Le système de refroidissement, prétendument en “circuit fermé”, est visible sur une vidéo mise en ligne par TEPCo : il y a des kilomètres de tuyaux et des pompes de camions de pompier ou autre pour faire fonctionner le tout. Un nouveau tsunami, et il faut tout recommencer.
Comme elle s’est engagée à ramener la température des réacteurs sous les 100°C pour limiter la vapeur d’eau qui dégage de la radioactivité dans l’atmosphère, la compagnie ne peut pas réduire la quantité d’eau injectée. Elle veut même l’augmenter. Quant à envisager de colmater les fuites, c’est impossible avant des années à cause de la forte radioactivité…
Une barrière entre les réacteurs et la mer
Bref, cette situation va perdurer. TEPCo veut donc construire une barrière souterraine entre les réacteurs et la mer pour contenir les fuites et empêcher un transfert vers le milieu marin. Elle construit aussi une structure métallique sur le réacteur n°1, visible sur la webcam pour empêcher l’eau de pluie de pénétrer. Les autres réacteurs devraient suivre.
La centrale n’est pas non plus à l’abri d’une nouvelle secousse qui peut endommager sérieusement les structures fragilisées par les précédents séismes, le tsunami et les explosions hydrogène. D’ailleurs, TEPCo vient de découvrir une poche d’hydrogène dans des tuyaux du réacteur n°1. Une nouvelle explosion n’est donc pas à exclure, même si la compagnie se veut rassurante.
Malgré cela, les autorités espèrent déclarer bientôt que la centrale est “stabilisée” et permettre aux personnes évacuées de rentrer chez elles.Alors que pour de nombreuses personnes il faudrait élargir la zone d’évacuation. Il y a deux raisons d’éloigner les habitants : la menace de nouveaux rejets massifs en cas d’aggravation soudaine et la contamination des territoires. Les populations, évacuées ou non, n’en peuvent plus et ne savent pas quand ce cauchemar va se terminer. Celles qui sont parties se demandent si elles rentreront un jour. Celles qui sont restées se demandent si elles ne feraient pas mieux de partir. Dans les zones contaminées mais non évacuées, il y a déjà beaucoup de familles éclatées : les enfants seuls ou les enfants et la mère ont été éloignés volontairement. Sans aide gouvernementale, d’autres n’ont pas le choix et doivent rester.

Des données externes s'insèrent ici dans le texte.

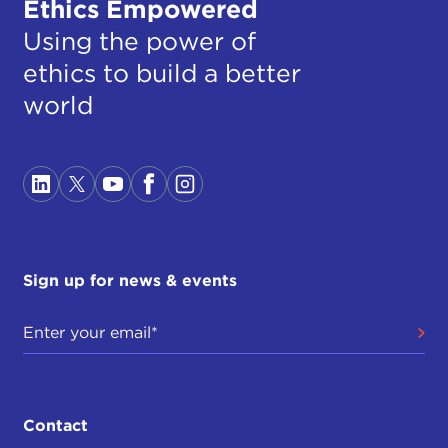
Ethics Empowered
Using the power of
ethics to build a better
world
Sign up for news & events
Contact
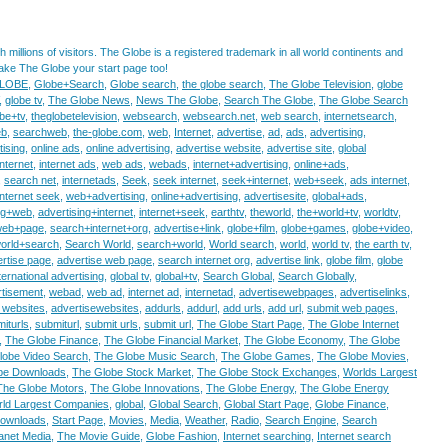
 millions of visitors. The Globe is a registered trademark in all world continents and
Make The Globe your start page too!
LOBE
,
Globe+Search
,
Globe search
,
the globe search
,
The Globe Television
,
globe
,
globe tv
,
The Globe News
,
News The Globe
,
Search The Globe
,
The Globe Search
be+tv
,
theglobetelevision
,
websearch
,
websearch.net
,
web search
,
internetsearch
,
eb
,
searchweb
,
the-globe.com
,
web
,
Internet
,
advertise
,
ad
,
ads
,
advertising
,
ising
,
online ads
,
online advertising
,
advertise website
,
advertise site
,
global
nternet
,
internet ads
,
web ads
,
webads
,
internet+advertising
,
online+ads
,
,
search net
,
internetads
,
Seek
,
seek internet
,
seek+internet
,
web+seek
,
ads internet
,
internet seek
,
web+advertising
,
online+advertising
,
advertisesite
,
global+ads
,
ing+web
,
advertising+internet
,
internet+seek
,
earthtv
,
theworld
,
the+world+tv
,
worldtv
,
web+page
,
search+internet+org
,
advertise+link
,
globe+film
,
globe+games
,
globe+video
,
orld+search
,
Search World
,
search+world
,
World search
,
world
,
world tv
,
the earth tv
,
rtise page
,
advertise web page
,
search internet org
,
advertise link
,
globe film
,
globe
ternational advertising
,
global tv
,
global+tv
,
Search Global
,
Search Globally
,
tisement
,
webad
,
web ad
,
internet ad
,
internetad
,
advertisewebpages
,
advertiselinks
,
 websites
,
advertisewebsites
,
addurls
,
addurl
,
add urls
,
add url
,
submit web pages
,
iturls
,
submiturl
,
submit urls
,
submit url
,
The Globe Start Page
,
The Globe Internet
,
The Globe Finance
,
The Globe Financial Market
,
The Globe Economy
,
The Globe
lobe Video Search
,
The Globe Music Search
,
The Globe Games
,
The Globe Movies
,
be Downloads
,
The Globe Stock Market
,
The Globe Stock Exchanges
,
Worlds Largest
The Globe Motors
,
The Globe Innovations
,
The Globe Energy
,
The Globe Energy
ld Largest Companies
,
global
,
Global Search
,
Global Start Page
,
Globe Finance
,
ownloads
,
Start Page
,
Movies
,
Media
,
Weather
,
Radio
,
Search Engine
,
Search
lanet Media
,
The Movie Guide
,
Globe Fashion
,
Internet searching
,
Internet search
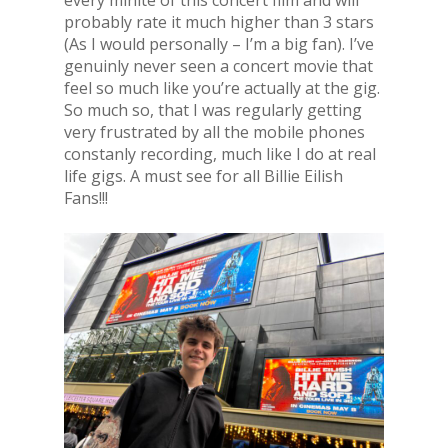
every minite of this concert film and will
probably rate it much higher than 3 stars
(As I would personally – I’m a big fan). I’ve
genuinly never seen a concert movie that
feel so much like you’re actually at the gig.
So much so, that I was regularly getting
very frustrated by all the mobile phones
constanly recording, much like I do at real
life gigs. A must see for all Billie Eilish
Fans!!!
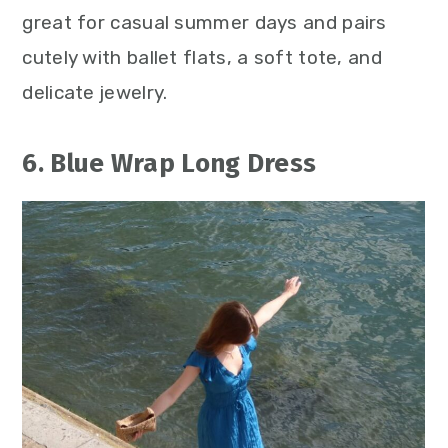
great for casual summer days and pairs
cutely with ballet flats, a soft tote, and
delicate jewelry.
6. Blue Wrap Long Dress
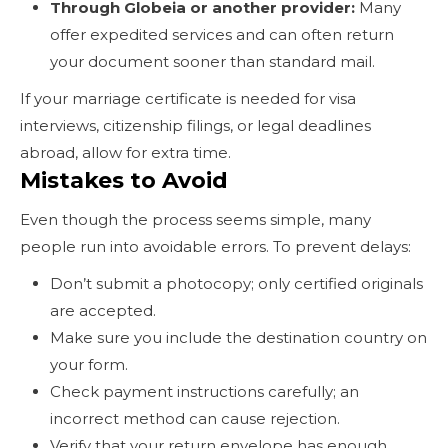
Through Globeia or another provider:
Many
offer expedited services and can often return
your document sooner than standard mail.
If your marriage certificate is needed for visa
interviews, citizenship filings, or legal deadlines
abroad, allow for extra time.
Mistakes to Avoid
Even though the process seems simple, many
people run into avoidable errors. To prevent delays:
Don’t submit a photocopy; only certified originals
are accepted.
Make sure you include the destination country on
your form.
Check payment instructions carefully; an
incorrect method can cause rejection.
Verify that your return envelope has enough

La nécessité d’une mesure de la radioactivité
Face à une telle situation, malheureusement durable, l’accès à la mesure de la radioactivité est primordial. On ne compte plus les initiatives en ce sens. Des universitaires sont en train de finaliser une cartographie dans un rayon de 80 km autour de la centrale. Un groupe Facebook a fait analyser de nombreux échantillons de sol de Tokyo… On trouve sur Internet de nombreux relevés de débit de dose ambiant fait par les autorités ou des amateurs.
L’Acro est en contact avec plusieurs projets de laboratoires indépendants pouvant distinguer la pollution radioactive de la radioactivité naturelle. Dans certains cas, nous avons juste fourni du conseil technique. Dans d’autres nous avons installé le laboratoire, testé et qualifié les détecteurs, formé les utilisateurs. Afin de favoriser l’entraide technique et la coopération nous avons aussi initié un réseau. Et pour que ces projets soient pérennes, nous avons lancé une souscription pour ouvrir un laboratoire aussi sophistiqué que le nôtre sur place qui prendrait le relais du soutien technique que nous fournissons actuellement. Cela en collaboration étroite avec les associations avec lesquelles nous sommes en contact depuis de très nombreuses années.